►

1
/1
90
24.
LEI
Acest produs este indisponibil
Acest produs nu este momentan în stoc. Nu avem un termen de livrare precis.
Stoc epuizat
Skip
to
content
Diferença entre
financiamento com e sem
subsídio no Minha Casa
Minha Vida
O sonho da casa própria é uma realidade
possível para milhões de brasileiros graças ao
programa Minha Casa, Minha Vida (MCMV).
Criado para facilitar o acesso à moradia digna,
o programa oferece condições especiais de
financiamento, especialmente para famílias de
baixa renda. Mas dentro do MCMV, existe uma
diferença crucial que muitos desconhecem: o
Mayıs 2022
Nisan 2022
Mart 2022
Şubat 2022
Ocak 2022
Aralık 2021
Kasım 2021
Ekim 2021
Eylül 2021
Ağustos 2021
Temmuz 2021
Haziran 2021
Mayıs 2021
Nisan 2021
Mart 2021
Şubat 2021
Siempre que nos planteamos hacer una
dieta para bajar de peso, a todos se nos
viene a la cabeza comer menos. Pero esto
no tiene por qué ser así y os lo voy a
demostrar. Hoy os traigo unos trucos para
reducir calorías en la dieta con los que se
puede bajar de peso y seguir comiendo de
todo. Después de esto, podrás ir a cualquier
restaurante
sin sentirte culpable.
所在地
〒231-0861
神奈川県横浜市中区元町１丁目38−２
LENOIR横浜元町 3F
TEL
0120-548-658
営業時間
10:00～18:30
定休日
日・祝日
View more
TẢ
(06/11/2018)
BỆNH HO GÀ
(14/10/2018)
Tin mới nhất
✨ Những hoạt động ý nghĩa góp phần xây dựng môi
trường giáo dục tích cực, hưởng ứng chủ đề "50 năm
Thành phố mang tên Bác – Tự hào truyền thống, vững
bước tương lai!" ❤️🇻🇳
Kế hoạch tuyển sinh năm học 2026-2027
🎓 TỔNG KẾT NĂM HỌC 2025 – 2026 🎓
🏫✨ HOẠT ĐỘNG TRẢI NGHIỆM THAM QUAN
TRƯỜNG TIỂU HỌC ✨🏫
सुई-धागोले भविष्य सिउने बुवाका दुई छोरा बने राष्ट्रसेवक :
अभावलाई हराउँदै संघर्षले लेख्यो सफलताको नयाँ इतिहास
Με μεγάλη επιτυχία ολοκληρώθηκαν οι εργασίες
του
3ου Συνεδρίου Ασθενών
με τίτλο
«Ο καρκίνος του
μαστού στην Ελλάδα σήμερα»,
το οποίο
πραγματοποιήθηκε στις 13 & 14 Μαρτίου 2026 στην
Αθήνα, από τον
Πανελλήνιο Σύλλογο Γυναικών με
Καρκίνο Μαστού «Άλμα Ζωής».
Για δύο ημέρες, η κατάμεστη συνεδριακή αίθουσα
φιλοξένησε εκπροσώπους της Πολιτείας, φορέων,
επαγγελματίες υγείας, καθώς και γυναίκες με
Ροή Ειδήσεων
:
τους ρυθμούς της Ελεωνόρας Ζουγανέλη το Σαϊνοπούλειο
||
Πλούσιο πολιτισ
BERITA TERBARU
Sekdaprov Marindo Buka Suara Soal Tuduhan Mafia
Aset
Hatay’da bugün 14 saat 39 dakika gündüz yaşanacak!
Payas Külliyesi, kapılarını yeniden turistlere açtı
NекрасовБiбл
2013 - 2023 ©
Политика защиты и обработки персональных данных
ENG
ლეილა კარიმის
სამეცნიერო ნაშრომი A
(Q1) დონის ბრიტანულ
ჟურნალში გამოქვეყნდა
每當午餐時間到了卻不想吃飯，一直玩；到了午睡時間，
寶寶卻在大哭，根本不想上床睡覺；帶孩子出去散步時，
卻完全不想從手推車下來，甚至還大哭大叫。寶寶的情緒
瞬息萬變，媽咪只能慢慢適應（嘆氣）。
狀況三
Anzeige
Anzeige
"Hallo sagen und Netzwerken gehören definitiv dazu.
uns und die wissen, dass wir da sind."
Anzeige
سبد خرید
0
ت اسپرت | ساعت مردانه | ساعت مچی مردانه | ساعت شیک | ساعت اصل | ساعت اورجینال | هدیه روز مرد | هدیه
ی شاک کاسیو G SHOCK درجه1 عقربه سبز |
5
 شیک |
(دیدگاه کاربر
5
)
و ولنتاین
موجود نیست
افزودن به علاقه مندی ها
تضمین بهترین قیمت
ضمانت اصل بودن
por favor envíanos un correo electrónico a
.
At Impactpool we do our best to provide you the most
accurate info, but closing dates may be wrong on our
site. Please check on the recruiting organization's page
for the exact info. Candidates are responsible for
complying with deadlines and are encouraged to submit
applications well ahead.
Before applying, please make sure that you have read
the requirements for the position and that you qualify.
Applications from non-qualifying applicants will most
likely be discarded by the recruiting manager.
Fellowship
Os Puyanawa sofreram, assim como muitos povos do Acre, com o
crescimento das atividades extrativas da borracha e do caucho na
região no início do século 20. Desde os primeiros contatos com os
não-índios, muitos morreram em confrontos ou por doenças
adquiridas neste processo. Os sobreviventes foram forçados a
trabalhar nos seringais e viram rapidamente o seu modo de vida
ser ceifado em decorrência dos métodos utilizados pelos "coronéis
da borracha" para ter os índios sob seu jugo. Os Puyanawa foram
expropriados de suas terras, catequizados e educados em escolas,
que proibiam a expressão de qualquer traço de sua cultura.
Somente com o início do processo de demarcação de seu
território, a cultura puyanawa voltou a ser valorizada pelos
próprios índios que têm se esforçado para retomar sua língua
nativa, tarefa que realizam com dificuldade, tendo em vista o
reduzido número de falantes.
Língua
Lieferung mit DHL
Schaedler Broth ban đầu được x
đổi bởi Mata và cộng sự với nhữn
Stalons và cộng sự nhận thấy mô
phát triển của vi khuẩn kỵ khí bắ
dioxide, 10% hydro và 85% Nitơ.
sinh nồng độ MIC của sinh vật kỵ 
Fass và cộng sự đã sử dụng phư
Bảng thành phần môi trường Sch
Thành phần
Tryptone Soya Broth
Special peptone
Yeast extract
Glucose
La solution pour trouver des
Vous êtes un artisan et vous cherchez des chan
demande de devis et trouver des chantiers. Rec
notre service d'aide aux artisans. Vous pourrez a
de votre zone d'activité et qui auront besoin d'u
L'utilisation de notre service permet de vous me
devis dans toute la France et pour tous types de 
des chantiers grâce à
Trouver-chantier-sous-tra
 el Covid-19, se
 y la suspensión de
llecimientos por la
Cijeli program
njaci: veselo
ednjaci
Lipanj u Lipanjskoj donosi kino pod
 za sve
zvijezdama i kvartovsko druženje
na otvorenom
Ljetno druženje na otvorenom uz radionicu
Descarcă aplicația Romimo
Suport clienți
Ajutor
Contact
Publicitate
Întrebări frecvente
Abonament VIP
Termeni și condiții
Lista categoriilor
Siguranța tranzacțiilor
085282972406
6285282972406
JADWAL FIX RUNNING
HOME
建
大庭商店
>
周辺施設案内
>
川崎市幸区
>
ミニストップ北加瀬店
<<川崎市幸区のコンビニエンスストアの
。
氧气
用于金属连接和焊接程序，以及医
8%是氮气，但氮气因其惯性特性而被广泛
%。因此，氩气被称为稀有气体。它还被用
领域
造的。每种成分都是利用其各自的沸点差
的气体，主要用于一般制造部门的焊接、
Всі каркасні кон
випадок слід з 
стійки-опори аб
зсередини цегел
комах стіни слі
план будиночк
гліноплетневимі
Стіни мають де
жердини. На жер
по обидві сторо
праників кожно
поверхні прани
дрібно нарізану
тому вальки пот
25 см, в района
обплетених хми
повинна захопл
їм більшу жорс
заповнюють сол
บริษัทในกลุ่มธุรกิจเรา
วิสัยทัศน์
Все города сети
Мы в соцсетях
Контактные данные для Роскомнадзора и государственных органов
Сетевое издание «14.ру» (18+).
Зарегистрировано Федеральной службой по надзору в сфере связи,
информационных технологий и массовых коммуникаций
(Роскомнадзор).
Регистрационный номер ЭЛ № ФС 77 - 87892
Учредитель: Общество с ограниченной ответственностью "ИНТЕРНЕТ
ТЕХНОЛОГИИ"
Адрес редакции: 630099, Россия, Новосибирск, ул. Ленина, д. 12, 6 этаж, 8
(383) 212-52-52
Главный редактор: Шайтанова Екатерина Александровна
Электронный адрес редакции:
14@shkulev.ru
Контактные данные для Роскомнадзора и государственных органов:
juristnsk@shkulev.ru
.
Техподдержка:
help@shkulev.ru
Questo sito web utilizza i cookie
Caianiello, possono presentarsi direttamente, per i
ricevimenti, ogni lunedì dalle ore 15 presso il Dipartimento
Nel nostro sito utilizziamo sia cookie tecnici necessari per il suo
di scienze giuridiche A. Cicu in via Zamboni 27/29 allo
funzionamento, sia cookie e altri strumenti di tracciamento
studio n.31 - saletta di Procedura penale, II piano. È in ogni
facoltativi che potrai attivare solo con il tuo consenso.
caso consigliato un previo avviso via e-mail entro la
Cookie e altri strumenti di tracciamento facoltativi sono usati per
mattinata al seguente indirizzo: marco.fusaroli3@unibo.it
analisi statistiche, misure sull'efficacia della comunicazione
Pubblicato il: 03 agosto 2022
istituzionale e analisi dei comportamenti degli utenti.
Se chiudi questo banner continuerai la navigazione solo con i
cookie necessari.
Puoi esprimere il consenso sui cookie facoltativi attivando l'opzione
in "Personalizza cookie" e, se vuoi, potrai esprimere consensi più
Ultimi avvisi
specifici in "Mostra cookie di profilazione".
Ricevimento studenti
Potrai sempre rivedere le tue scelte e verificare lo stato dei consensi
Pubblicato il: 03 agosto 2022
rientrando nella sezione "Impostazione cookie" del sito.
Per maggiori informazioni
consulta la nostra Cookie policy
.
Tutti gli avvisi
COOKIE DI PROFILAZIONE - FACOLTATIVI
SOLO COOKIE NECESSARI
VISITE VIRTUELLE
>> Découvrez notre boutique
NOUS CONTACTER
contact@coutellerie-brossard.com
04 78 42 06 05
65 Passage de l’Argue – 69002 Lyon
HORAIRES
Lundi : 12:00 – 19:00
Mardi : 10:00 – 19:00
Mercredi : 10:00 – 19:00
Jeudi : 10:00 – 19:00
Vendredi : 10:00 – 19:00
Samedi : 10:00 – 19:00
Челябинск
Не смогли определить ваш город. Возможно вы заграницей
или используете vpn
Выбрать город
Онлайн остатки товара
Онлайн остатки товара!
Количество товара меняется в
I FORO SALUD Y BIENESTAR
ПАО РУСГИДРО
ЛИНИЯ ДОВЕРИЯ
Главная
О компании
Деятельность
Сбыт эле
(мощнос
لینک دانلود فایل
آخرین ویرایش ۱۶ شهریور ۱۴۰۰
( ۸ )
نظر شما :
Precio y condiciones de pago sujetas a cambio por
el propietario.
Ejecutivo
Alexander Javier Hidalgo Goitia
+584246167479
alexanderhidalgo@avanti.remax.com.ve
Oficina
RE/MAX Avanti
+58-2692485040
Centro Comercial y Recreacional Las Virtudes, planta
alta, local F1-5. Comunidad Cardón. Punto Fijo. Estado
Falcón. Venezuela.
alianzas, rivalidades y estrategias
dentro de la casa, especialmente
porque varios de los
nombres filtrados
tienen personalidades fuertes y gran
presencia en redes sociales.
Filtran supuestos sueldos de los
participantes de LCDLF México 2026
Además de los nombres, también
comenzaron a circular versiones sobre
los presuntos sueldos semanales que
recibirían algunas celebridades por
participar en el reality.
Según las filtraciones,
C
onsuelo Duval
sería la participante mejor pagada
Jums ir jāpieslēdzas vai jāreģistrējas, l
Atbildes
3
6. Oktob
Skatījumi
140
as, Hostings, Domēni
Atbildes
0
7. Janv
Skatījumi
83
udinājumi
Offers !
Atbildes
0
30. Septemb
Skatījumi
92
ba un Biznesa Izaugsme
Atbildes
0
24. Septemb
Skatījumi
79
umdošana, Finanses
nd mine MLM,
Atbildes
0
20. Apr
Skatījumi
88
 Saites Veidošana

◄

_How to complete this task_
When a line of the records holds the word "druženje", copy that line.

_Expected answer_
zvijezdama i kvartovsko druženje
Ljetno druženje na otvorenom uz radionicu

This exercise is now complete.